Back in the day, whether you learned journalism in a class or from an editor, you probably heard something like the following: "If your mom tells you she loves you, get two confirming sources." Back in that very same pre-Twitter day, the immovable object of confirming a story stood athwart the irresistible force of getting the story out -- preferably before any other competing news source. As far back as the 1920s, that ever-recurring opposition of mandates created the tension in Ben Hecht's brilliant play (then movie) The Front Page.
As the standoff in Watertown unfolded Thursday night and especially early Friday morning, then came to its conclusion Friday evening, I found myself glued not to the prInternet or TV news, but to Twitter. I have often asked what the hell Twitter is supposed to be for, and that night, morning and evening I got my answer. In the initial hours of the confrontation and capture, the Twitter feed reported everything more quickly than the live TV feed and the the Internet versions of print media -- and ultimately more accurately too.

◆ ◆ ◆ ◆

#### WHAT TO DO:
[A] Translate this sentence from the piece on journalism and Twitter into Spanish: "As far back as the 1920s, that ever-recurring opposition of mandates created the tension in Ben Hecht's brilliant play (then movie) The Front Page."
[B] Write the next part of the piece on journalism and Twitter, picking up after its final sentence.
The records have nothing to do with any of this.

[A data block]
◆ ◆ ◆ ◆

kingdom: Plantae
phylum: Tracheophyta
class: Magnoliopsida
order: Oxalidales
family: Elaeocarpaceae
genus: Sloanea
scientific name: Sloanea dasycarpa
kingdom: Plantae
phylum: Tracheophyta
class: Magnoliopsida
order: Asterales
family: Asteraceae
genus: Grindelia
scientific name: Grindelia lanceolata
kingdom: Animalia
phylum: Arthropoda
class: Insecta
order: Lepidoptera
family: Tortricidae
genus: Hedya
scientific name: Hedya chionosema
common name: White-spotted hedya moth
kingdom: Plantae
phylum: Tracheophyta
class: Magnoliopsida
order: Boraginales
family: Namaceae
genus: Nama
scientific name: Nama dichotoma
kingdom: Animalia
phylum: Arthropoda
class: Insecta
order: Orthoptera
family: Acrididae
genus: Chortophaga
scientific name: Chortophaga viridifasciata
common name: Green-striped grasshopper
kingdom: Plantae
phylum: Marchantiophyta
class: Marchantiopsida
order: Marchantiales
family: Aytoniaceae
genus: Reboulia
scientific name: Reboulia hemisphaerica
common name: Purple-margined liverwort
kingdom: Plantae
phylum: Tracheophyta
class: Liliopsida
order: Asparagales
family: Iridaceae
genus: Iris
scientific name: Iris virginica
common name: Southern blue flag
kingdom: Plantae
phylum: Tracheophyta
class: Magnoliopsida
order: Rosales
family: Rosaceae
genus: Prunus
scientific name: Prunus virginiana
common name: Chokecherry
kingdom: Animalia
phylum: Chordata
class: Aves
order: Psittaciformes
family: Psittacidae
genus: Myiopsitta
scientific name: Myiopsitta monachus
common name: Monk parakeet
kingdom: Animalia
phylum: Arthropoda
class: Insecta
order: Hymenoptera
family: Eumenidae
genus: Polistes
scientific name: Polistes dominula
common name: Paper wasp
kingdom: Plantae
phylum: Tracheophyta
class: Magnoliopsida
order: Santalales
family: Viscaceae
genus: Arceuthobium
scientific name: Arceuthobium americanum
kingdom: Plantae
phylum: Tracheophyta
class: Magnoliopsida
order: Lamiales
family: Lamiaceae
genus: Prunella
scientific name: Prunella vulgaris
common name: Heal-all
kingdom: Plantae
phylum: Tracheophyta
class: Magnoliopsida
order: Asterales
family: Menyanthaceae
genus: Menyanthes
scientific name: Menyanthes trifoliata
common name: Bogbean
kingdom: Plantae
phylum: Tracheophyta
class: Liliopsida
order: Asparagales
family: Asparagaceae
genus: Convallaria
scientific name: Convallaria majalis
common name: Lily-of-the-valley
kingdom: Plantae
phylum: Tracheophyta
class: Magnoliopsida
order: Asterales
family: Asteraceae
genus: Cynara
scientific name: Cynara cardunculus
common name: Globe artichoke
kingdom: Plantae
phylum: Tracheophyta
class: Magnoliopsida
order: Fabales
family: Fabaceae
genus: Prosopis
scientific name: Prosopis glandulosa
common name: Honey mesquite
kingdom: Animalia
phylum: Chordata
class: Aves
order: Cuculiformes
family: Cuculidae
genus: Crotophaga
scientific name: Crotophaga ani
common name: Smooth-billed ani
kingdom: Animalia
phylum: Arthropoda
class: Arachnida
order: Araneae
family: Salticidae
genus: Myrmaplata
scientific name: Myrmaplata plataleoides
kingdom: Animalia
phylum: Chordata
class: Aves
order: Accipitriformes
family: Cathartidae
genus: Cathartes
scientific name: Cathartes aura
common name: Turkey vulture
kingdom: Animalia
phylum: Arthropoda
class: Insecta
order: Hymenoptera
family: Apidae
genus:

◆ ◆ ◆ ◆

#### ANSWERS:
[A] Ya en la década de 1920, esa oposición siempre recurrente de mandatos creó la tensión en la brillante obra de teatro (luego película) de Ben Hecht, The Front Page.

[B]
Unsurprisingly, rumors and speculation ran rife on Twitter. The Reddit-fed idea that one of the suspects was a missing Brown student made for a particularly sad and virulent example, even on @dannysullivan's watertown list, which only journalists on the scene could join. (Note that Reddit apologized for that rumor.) But those rumors were just as effectively quashed, and a surprising percentage of the events reported on Twitter proved accurate, unlike those on, for example, the New York Times website, which initially reported that one suspect was in custody and two were the object of an FBI and BPD manhunt. (Actually, one suspect at the time was dead, one was being sought by the police.) And the Twitterverse's mistakes were at least entertaining, like the "naked man" mistaken for one of the shooters, who turned out to be a local caught in the perimeter and forced to strip by the cops on the scene, and whom journalist and Harvard professor Seth Mnookin described as "in a very wrong place at a very wrong time." (Speaking of Mnookin, many of us following his informative on-the-scene tweets, including -- randomly enough -- Anonymous, were also rooting for him to find a charger for his cellphone, and not to have his car, which had a large black backpack in the rear seat, blown up by the police.) In the standoff's final hours, virtually every aspect -- the gunshots, the boat, the use of flashbangs, the negotiation, the surrende reported on Twitter turned out accurate, and appeared seconds to minutes to hours before it appeared on a newspaper website or television.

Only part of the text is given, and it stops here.